*** Opening of Records shown ***
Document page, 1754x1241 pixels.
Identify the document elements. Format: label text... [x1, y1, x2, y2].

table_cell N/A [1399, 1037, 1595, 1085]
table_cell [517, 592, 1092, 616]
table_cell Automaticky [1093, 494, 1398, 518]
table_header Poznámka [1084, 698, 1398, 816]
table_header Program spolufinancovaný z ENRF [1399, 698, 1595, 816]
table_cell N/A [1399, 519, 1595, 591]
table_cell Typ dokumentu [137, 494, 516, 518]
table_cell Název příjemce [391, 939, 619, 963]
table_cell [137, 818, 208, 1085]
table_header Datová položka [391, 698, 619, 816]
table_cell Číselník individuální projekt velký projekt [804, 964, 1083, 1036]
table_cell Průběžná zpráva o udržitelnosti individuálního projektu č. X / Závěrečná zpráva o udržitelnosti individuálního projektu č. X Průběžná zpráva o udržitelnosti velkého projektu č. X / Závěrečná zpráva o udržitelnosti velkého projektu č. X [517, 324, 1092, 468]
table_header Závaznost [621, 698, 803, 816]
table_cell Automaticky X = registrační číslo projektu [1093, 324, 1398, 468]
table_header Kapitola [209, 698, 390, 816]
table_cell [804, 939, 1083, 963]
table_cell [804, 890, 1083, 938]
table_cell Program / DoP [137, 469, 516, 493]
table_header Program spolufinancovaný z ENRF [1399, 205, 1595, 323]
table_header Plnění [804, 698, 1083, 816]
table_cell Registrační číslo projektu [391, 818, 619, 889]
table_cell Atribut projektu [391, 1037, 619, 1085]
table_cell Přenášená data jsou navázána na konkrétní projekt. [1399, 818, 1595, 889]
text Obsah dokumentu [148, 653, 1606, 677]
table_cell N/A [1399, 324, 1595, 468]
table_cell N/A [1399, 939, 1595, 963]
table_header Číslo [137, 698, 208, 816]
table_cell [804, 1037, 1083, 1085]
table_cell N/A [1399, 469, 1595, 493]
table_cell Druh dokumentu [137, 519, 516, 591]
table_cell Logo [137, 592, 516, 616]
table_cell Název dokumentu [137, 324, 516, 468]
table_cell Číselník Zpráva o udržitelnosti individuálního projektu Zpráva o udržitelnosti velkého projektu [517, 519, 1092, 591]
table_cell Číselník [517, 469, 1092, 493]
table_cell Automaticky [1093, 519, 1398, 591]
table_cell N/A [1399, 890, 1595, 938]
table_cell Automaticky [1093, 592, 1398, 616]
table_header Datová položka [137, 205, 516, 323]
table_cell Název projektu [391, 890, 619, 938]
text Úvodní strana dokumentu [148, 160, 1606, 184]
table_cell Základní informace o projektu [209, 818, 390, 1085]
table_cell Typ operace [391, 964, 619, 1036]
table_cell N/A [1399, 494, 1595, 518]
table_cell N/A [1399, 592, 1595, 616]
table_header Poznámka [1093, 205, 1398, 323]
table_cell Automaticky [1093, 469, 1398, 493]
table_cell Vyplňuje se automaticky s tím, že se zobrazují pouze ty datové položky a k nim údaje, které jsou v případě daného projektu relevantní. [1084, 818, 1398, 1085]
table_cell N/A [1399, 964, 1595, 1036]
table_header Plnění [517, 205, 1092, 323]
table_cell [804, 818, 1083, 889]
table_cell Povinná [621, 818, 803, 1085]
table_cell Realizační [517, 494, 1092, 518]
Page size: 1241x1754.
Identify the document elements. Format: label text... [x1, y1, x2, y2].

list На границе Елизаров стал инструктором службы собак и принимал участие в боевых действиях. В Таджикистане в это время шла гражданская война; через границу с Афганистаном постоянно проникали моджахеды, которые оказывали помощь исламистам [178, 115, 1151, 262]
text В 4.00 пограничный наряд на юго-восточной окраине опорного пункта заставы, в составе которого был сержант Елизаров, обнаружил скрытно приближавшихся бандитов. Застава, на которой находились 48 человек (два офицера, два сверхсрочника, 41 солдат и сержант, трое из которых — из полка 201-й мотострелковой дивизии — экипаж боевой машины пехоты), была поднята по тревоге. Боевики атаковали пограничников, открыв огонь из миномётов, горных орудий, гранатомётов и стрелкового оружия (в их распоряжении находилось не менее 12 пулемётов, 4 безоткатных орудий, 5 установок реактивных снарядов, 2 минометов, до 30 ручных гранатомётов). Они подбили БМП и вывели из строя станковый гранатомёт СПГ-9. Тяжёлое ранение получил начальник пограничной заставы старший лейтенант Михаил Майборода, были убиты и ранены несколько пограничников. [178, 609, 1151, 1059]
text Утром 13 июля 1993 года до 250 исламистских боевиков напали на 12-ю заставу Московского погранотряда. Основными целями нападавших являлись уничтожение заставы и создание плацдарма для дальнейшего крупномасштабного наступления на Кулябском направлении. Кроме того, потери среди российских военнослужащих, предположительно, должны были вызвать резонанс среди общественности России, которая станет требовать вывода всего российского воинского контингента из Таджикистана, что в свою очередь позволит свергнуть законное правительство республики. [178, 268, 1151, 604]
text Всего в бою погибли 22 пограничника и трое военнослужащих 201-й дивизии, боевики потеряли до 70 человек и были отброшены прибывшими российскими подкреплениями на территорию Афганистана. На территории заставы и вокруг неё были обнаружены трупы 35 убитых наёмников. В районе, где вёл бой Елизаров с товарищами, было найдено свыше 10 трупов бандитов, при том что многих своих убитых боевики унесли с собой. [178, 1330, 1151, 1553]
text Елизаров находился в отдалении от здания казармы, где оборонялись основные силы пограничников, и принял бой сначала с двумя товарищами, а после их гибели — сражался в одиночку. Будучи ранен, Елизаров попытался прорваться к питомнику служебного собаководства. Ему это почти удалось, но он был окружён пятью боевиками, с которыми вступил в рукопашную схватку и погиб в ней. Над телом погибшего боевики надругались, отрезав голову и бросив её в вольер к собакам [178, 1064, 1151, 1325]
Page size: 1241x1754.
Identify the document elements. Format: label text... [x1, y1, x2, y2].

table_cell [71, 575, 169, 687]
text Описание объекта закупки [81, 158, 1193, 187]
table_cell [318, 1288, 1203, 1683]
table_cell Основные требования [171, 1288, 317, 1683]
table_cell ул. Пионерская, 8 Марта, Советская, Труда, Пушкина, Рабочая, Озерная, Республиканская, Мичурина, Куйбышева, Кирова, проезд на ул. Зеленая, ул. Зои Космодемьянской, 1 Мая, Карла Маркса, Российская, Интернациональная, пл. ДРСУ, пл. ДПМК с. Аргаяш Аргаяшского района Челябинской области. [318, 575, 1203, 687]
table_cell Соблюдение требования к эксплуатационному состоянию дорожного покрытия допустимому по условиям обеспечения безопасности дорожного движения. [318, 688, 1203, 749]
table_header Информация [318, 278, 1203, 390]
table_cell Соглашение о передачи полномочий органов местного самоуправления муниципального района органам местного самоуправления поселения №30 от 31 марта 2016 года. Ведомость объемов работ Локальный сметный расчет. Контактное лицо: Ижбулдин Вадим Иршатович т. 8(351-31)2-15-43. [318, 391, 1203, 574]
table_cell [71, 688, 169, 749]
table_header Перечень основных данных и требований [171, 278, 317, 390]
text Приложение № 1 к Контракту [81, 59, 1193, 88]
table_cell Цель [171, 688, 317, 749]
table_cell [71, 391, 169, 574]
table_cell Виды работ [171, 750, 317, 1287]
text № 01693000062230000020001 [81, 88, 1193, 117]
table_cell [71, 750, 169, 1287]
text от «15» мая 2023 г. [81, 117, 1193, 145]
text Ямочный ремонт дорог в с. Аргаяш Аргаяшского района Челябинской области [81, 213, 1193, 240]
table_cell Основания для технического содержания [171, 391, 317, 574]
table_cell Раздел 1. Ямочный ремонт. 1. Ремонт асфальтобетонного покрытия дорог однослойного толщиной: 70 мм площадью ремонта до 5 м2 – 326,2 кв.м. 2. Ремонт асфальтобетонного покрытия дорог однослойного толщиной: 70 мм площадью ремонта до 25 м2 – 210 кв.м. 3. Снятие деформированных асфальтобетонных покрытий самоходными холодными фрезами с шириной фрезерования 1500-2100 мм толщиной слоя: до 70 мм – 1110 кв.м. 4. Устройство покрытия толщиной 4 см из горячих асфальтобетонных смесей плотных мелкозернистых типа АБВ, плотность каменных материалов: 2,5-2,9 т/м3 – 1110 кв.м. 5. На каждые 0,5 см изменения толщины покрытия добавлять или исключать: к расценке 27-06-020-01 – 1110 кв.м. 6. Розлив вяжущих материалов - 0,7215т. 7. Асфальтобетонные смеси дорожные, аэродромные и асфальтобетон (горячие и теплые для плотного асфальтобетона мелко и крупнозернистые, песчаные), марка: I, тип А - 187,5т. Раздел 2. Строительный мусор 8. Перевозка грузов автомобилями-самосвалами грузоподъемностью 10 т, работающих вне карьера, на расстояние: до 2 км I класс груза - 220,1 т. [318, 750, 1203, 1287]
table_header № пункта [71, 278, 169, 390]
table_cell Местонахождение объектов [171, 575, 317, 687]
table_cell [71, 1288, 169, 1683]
*** Close of Records shown ***
_What is being asked_
Report the total of lines above containing the string "velkého", and write nothing besides it.

_Exercise response_
2